2: IPMのうち水稲では、令和7年にメタン対策の要件を追加したため、新しい交付金の3つの活動支援(案)のうち「環境価値の創出の支援(温室効果ガス削減等の民間投資につながる取組)」に該当する可能性があるものの、これは追加要件のみの支援に限られ、IPM本体への支援は存在しない。また、水稲以外のIPMは3つの支援要件のいずれにも該当しないため、事実上支援対象から外れる現状がある。

引用文献

  • 農林水産省.(2022). 農林水産省告示第1413号.
    https://www.maff.go.jp/j/kanbo/kankyo/seisaku/midori/attach/pdf/houritsu-44.pdf
  • 荘林幹太郎, 安藤光義, 橋口卓也, 神井弘之,平井太郎. (2024). 特集討論 直払制度をめぐる政策生態系にむけて : 政策目的から議論する場を構築する. 農村計画学会誌, 43(2), 88–96.

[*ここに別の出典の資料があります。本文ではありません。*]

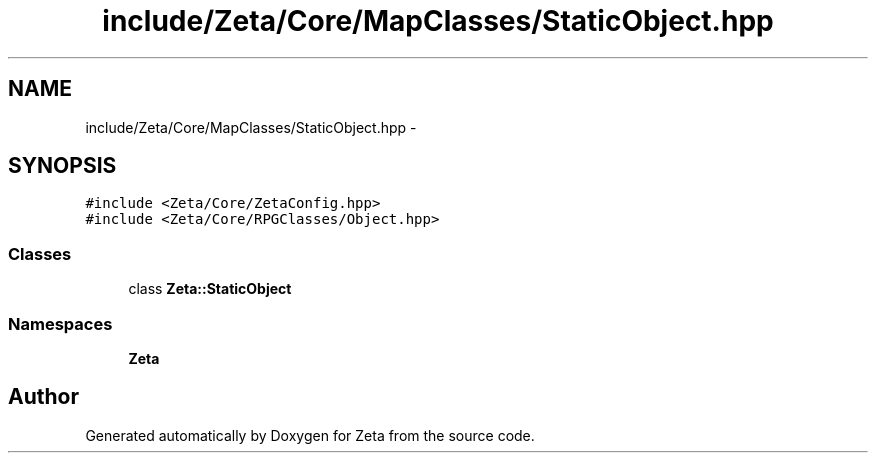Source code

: .TH "include/Zeta/Core/MapClasses/StaticObject.hpp" 3 "Wed Feb 10 2016" "Zeta" \" -*- nroff -*-
.ad l
.nh
.SH NAME
include/Zeta/Core/MapClasses/StaticObject.hpp \- 
.SH SYNOPSIS
.br
.PP
\fC#include <Zeta/Core/ZetaConfig\&.hpp>\fP
.br
\fC#include <Zeta/Core/RPGClasses/Object\&.hpp>\fP
.br

.SS "Classes"

.in +1c
.ti -1c
.RI "class \fBZeta::StaticObject\fP"
.br
.in -1c
.SS "Namespaces"

.in +1c
.ti -1c
.RI " \fBZeta\fP"
.br
.in -1c
.SH "Author"
.PP 
Generated automatically by Doxygen for Zeta from the source code\&.
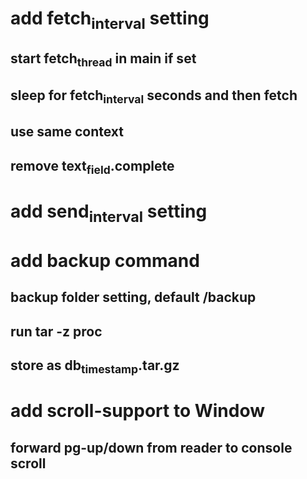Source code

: * add fetch_interval setting
** start fetch_thread in main if set
** sleep for fetch_interval seconds and then fetch
** use same context
** remove text_field.complete
* add send_interval setting
* add backup command
** backup folder setting, default /backup
** run tar -z proc
** store as db_timestamp.tar.gz
* add scroll-support to Window
** forward pg-up/down from reader to console scroll
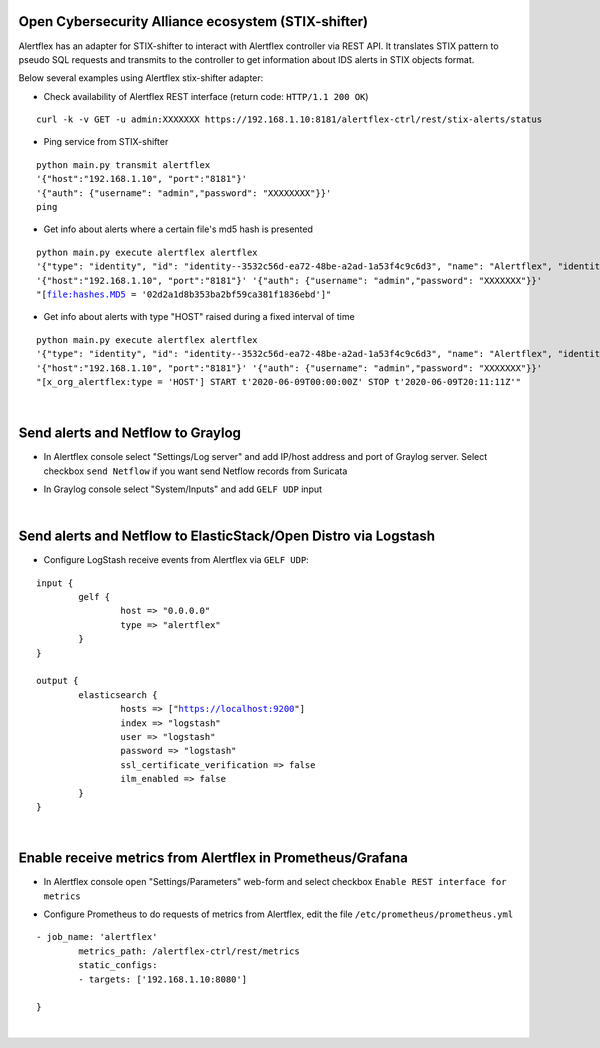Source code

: Open Cybersecurity Alliance ecosystem (STIX-shifter)
----------------------------------------------------

Alertflex has an adapter for STIX-shifter to interact with Alertflex controller via REST API. It translates STIX pattern to pseudo SQL requests and transmits to the controller to get information about IDS alerts in STIX objects format.

Below several examples using Alertflex stix-shifter adapter:

* Check availability of Alertflex REST interface (return code: ``HTTP/1.1 200 OK``)

.. parsed-literal:: 
	curl -k -v GET -u admin:XXXXXXX https://192.168.1.10:8181/alertflex-ctrl/rest/stix-alerts/status

* Ping service from STIX-shifter

.. parsed-literal:: 
	python main.py transmit alertflex
	'{"host":"192.168.1.10", "port":"8181"}'
	'{"auth": {"username": "admin","password": "XXXXXXXX"}}'
	ping

* Get info about alerts where a certain file's md5 hash is presented

.. parsed-literal:: 
	python main.py execute alertflex alertflex
	'{"type": "identity", "id": "identity--3532c56d-ea72-48be-a2ad-1a53f4c9c6d3", "name": "Alertflex", "identity_class": "events"}'
	'{"host":"192.168.1.10", "port":"8181"}' '{"auth": {"username": "admin","password": "XXXXXXX"}}'
	"[file:hashes.MD5 = '02d2a1d8b353ba2bf59ca381f1836ebd']"

* Get info about alerts with type "HOST" raised during a fixed interval of time

.. parsed-literal:: 
	python main.py execute alertflex alertflex
	'{"type": "identity", "id": "identity--3532c56d-ea72-48be-a2ad-1a53f4c9c6d3", "name": "Alertflex", "identity_class": "events"}'
	'{"host":"192.168.1.10", "port":"8181"}' '{"auth": {"username": "admin","password": "XXXXXXX"}}'
	"[x_org_alertflex:type = 'HOST'] START t'2020-06-09T00:00:00Z' STOP t'2020-06-09T20:11:11Z'"

|

Send alerts and Netflow to Graylog
----------------------------------

* In Alertflex console select "Settings/Log server" and add IP/host address and port of Graylog server. Select checkbox ``send Netflow`` if you want send Netflow records from Suricata

.. image:: /images/graylog-config.png

* In Graylog console select "System/Inputs" and add ``GELF UDP`` input

.. image:: /images/graylog-input.png

|

Send alerts and Netflow to ElasticStack/Open Distro via Logstash
----------------------------------------------------------------

* Configure LogStash receive events from Alertflex via ``GELF UDP``:

.. parsed-literal:: 
	input {
		gelf {
			host => "0.0.0.0"
			type => "alertflex"
		}
	}

	output {
		elasticsearch {
			hosts => ["https://localhost:9200"]
			index => "logstash"
			user => "logstash"
			password => "logstash"
			ssl_certificate_verification => false
			ilm_enabled => false
		}
	}
	
|

Enable receive metrics from Alertflex in Prometheus/Grafana
-----------------------------------------------------------

* In Alertflex console open "Settings/Parameters" web-form and select checkbox ``Enable REST interface for metrics``

.. image:: /images/prometheus-config.png

* Configure Prometheus to do requests of metrics from Alertflex, edit the file ``/etc/prometheus/prometheus.yml``

.. parsed-literal:: 
	- job_name: 'alertflex'
		metrics_path: /alertflex-ctrl/rest/metrics
		static_configs:
		- targets: ['192.168.1.10:8080']

	}

|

  • 田家邦明. (2013). 生きものマーク米と製品差別化―「コウノトリ育むお米」を事例として―. 日本農業研究所研究報告『農業研究』, 26, 151–173.
  • 田中淳志 林岳. (2010). 第1章農業生産における生物多様性保全の取組と生きものマーク農産物. 生物多様性保全に配慮した農業生産の影響評価とその促進方策 pp. 1–50.